WHAT IS REQUIRED:
Beneath this task are records; print exactly the stretch of them from the line with "Document page, 1275x1650 pixels." through the line with "table_cell [1010, 1389, 1225, 1475]", both ends included.

═════ SOURCE MATERIAL

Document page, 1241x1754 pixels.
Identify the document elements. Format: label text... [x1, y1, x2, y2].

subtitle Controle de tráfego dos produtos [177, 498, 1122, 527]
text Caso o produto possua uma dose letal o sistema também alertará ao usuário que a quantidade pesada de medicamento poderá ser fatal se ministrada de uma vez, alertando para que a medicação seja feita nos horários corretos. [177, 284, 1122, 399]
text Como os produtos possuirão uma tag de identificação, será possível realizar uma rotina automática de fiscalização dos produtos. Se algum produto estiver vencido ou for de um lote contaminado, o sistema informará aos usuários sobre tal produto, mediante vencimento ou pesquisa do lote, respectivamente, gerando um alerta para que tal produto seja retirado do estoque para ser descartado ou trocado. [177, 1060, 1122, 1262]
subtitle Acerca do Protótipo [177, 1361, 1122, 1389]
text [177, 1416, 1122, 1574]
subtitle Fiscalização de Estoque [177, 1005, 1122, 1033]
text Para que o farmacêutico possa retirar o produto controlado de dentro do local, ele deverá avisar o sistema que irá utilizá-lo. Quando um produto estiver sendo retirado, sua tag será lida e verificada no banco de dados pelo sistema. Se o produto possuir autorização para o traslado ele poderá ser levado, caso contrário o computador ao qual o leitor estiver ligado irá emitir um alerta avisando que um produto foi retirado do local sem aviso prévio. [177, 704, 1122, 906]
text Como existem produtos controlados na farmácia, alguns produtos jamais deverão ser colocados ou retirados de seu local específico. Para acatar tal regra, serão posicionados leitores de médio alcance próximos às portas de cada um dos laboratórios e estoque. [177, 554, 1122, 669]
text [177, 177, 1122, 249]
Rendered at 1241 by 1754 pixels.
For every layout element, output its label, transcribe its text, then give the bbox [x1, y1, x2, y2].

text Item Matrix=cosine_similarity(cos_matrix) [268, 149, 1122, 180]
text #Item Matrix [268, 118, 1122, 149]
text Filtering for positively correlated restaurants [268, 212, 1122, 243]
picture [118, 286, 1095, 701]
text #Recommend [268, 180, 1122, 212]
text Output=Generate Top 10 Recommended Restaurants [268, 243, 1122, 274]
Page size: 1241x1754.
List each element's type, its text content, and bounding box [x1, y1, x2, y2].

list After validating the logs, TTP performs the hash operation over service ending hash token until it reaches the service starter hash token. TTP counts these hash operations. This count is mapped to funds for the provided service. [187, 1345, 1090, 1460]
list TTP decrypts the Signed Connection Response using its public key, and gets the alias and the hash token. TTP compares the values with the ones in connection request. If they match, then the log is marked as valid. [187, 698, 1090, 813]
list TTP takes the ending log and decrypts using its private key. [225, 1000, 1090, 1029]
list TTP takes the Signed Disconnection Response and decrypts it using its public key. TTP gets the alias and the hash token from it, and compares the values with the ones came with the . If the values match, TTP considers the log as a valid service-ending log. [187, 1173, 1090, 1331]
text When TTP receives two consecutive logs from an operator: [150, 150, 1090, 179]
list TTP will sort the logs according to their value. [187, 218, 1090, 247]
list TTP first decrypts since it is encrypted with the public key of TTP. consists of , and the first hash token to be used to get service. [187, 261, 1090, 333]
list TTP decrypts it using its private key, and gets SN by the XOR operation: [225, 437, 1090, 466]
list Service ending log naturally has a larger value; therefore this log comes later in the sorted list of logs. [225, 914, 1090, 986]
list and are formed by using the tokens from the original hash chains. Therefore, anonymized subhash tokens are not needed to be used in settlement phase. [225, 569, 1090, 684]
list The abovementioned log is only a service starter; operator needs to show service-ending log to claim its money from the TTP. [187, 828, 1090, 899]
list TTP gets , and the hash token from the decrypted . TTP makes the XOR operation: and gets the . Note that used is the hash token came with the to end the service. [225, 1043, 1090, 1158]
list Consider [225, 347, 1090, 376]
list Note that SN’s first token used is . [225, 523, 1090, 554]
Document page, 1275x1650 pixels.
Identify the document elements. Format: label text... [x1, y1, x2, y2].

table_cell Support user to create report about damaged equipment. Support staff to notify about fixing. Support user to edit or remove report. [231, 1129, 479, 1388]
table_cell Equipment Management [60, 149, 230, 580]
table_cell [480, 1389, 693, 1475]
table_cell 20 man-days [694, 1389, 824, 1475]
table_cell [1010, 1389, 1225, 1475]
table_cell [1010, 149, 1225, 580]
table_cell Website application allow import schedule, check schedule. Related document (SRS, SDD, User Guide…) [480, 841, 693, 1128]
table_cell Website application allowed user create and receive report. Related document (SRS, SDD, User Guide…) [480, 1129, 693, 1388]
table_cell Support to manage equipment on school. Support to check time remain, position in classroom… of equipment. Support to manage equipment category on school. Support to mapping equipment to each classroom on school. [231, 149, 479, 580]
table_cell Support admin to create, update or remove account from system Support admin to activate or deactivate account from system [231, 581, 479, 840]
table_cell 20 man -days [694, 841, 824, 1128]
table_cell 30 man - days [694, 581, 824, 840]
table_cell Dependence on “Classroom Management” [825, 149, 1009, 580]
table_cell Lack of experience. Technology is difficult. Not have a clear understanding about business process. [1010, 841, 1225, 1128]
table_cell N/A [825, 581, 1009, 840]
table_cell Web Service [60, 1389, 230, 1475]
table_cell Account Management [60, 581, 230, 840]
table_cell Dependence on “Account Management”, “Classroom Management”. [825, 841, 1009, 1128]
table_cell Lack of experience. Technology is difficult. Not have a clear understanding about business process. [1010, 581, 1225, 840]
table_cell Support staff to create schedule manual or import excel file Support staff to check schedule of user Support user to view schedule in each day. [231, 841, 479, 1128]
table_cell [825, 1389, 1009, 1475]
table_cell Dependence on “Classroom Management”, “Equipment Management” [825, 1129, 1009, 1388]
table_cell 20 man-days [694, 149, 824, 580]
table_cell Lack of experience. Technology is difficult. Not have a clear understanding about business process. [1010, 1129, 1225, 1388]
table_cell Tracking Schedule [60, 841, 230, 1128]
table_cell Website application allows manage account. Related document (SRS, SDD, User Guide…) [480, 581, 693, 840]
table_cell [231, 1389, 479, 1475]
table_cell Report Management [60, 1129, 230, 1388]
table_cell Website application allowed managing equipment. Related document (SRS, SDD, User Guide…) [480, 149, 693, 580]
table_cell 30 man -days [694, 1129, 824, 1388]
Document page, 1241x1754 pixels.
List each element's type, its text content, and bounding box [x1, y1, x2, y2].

══════════

RESPONSE TO THE TASK:
Document page, 1275x1650 pixels.
Identify the document elements. Format: label text... [x1, y1, x2, y2].

table_cell Support user to create report about damaged equipment. Support staff to notify about fixing. Support user to edit or remove report. [231, 1129, 479, 1388]
table_cell Equipment Management [60, 149, 230, 580]
table_cell [480, 1389, 693, 1475]
table_cell 20 man-days [694, 1389, 824, 1475]
table_cell [1010, 1389, 1225, 1475]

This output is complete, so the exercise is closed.